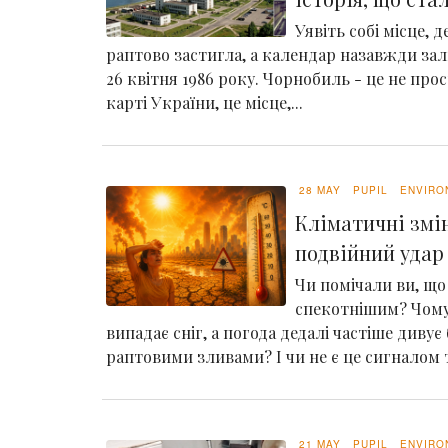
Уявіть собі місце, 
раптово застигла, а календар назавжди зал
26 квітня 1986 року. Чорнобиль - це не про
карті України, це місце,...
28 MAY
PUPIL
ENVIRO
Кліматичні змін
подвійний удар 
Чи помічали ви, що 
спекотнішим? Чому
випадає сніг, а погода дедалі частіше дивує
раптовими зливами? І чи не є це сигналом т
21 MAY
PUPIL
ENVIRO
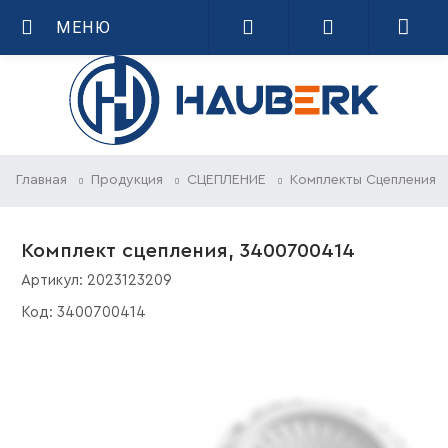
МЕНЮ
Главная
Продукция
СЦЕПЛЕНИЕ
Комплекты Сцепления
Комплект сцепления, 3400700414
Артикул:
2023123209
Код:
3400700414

■ ■ ■ ■

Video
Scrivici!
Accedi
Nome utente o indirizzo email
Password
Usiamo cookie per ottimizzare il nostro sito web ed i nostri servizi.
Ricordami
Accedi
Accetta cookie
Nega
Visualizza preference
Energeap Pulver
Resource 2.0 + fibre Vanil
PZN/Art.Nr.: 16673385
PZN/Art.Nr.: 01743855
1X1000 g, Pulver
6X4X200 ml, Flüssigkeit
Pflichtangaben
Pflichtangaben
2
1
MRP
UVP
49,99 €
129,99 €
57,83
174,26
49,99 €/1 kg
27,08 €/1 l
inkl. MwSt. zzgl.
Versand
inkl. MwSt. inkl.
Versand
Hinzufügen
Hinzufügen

■ ■ ■ ■

● JOB ITEM:
If "місце" is in a line of the listing above, count that line; give the final number and nothing more.

● ANSWER SECTION:
2